___ Supplied data ___
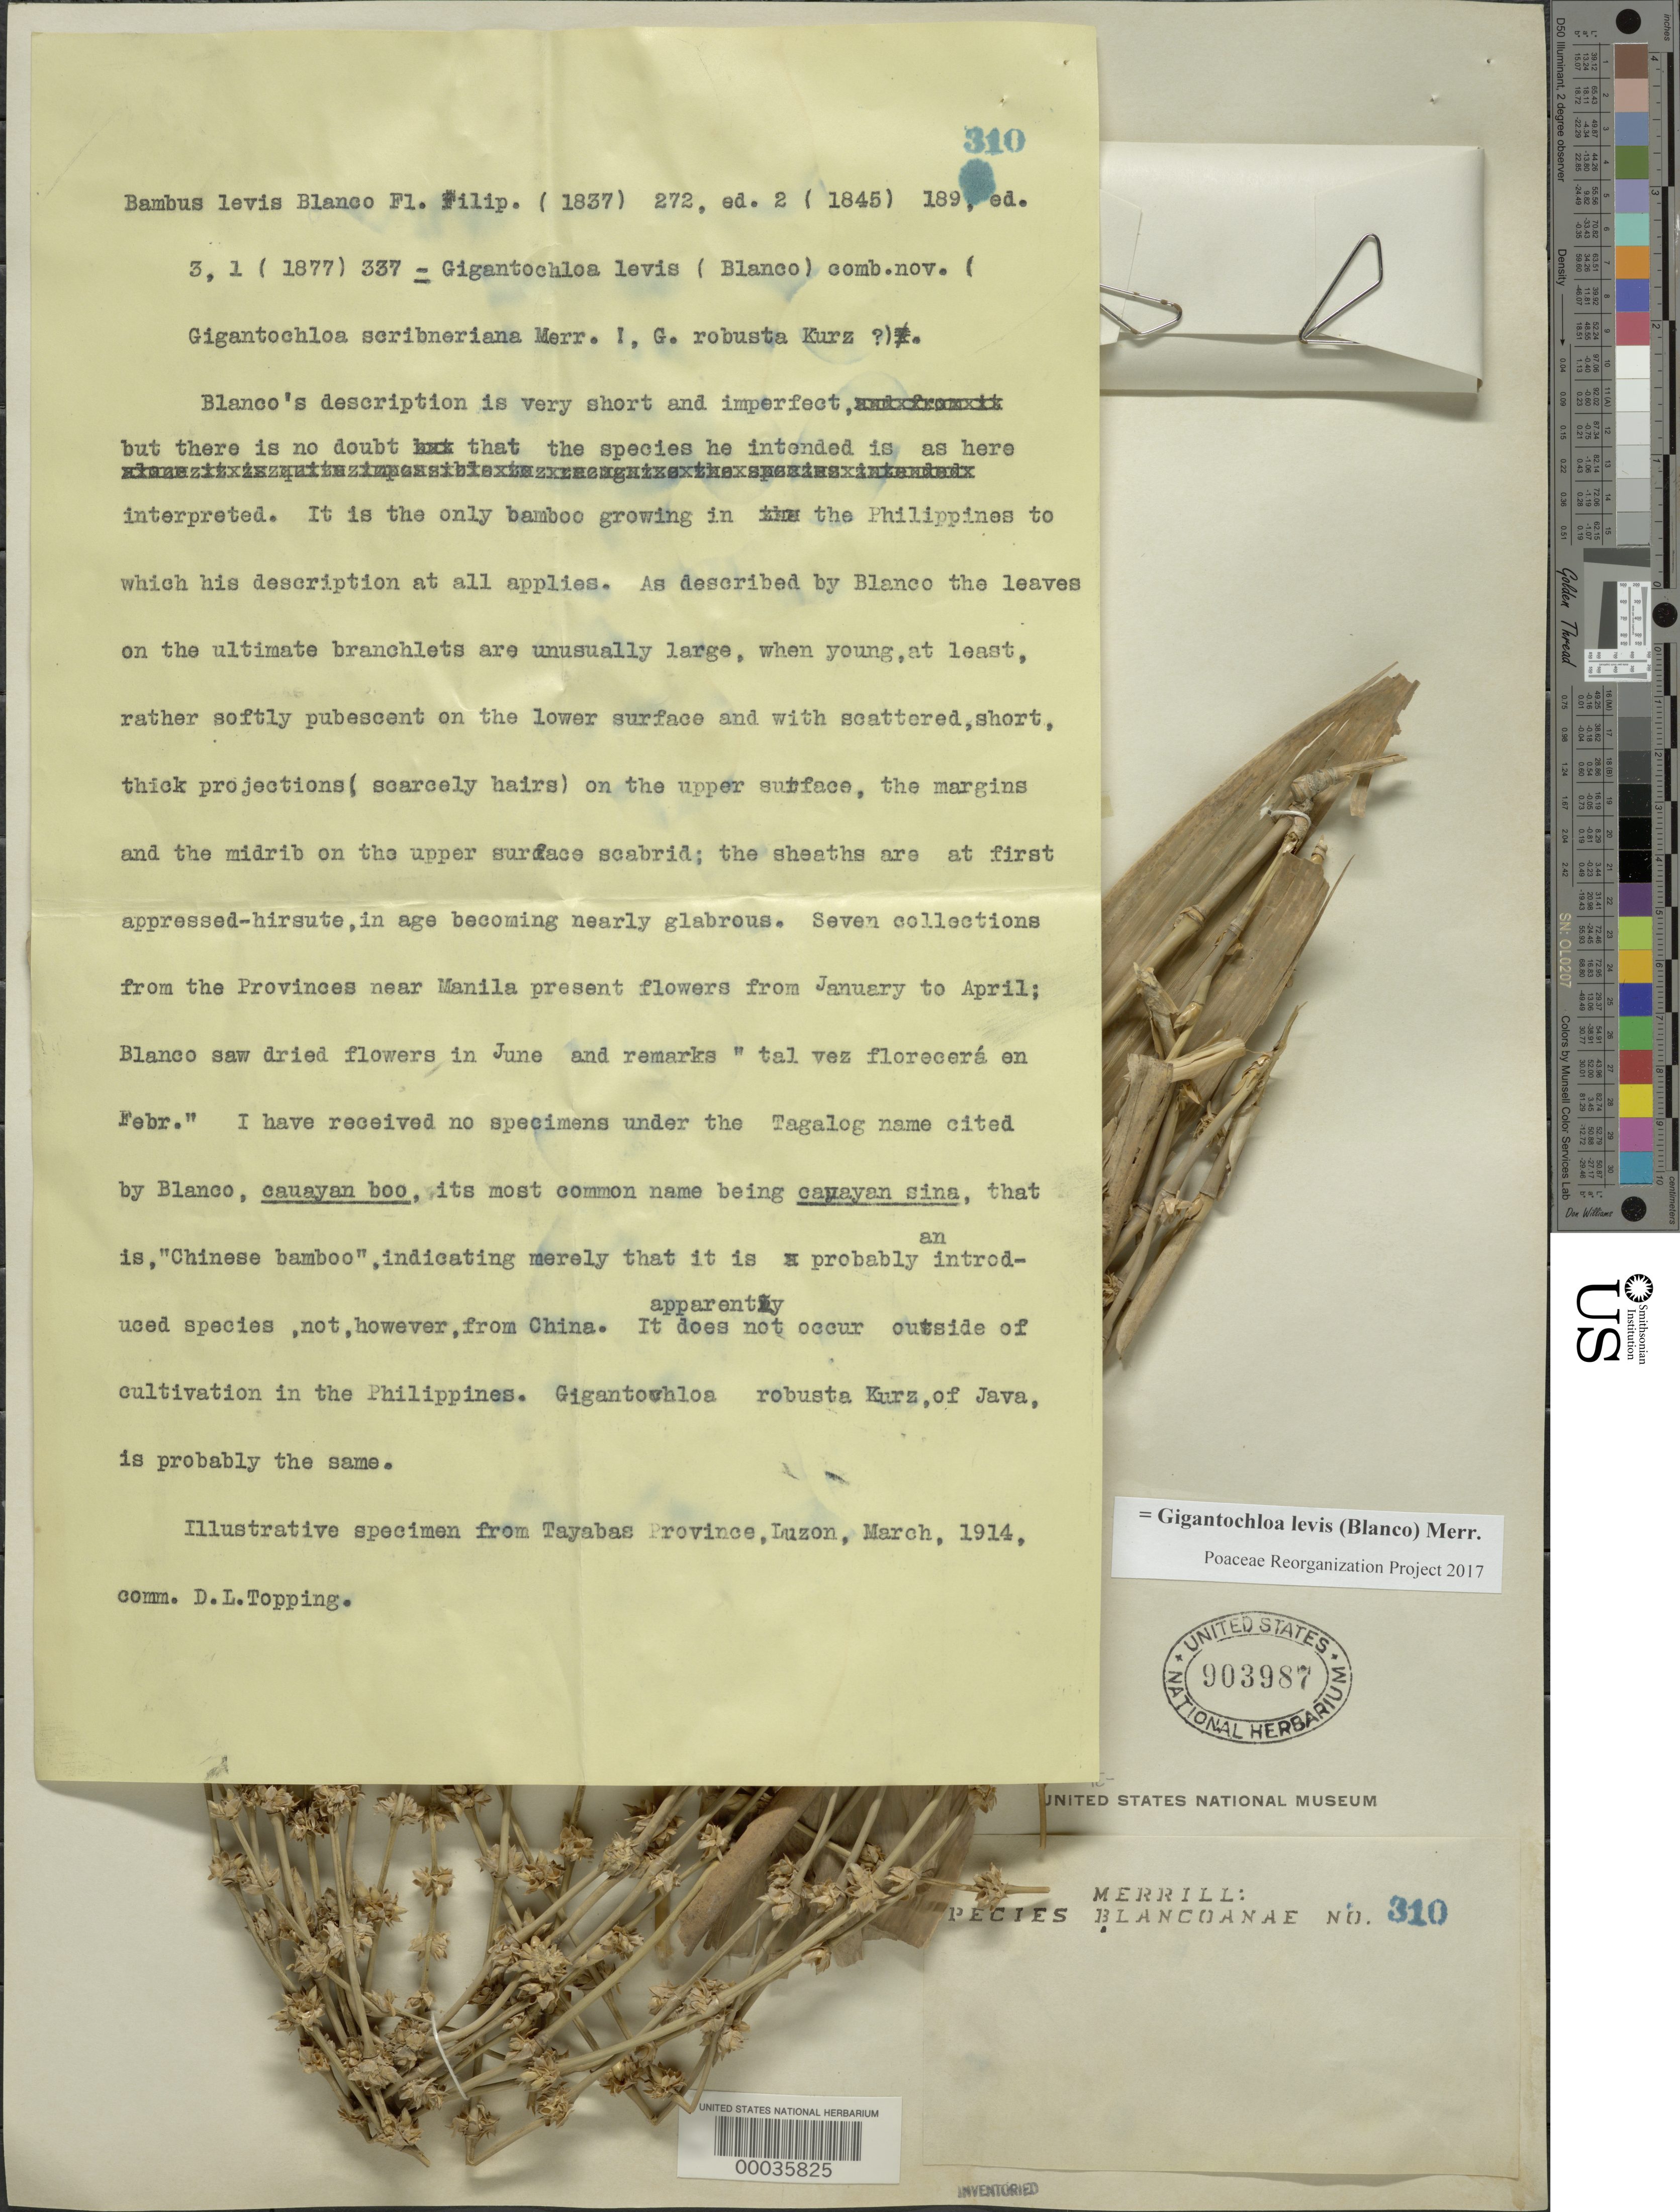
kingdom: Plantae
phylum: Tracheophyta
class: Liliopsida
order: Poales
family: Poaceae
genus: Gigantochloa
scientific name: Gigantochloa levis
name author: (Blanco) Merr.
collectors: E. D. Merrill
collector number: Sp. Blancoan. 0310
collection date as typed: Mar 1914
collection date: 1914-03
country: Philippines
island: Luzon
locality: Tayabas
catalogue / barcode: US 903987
___
### Given task
Put every line of the items above into a JSON list of strings, one string per line, with blank lines dropped. Leave the pictures out of your answer.

### Result of the exercise
[
  "kingdom: Plantae",
  "phylum: Tracheophyta",
  "class: Liliopsida",
  "order: Poales",
  "family: Poaceae",
  "genus: Gigantochloa",
  "scientific name: Gigantochloa levis",
  "name author: (Blanco) Merr.",
  "collectors: E. D. Merrill",
  "collector number: Sp. Blancoan. 0310",
  "collection date as typed: Mar 1914",
  "collection date: 1914-03",
  "country: Philippines",
  "island: Luzon",
  "locality: Tayabas",
  "catalogue / barcode: US 903987"
]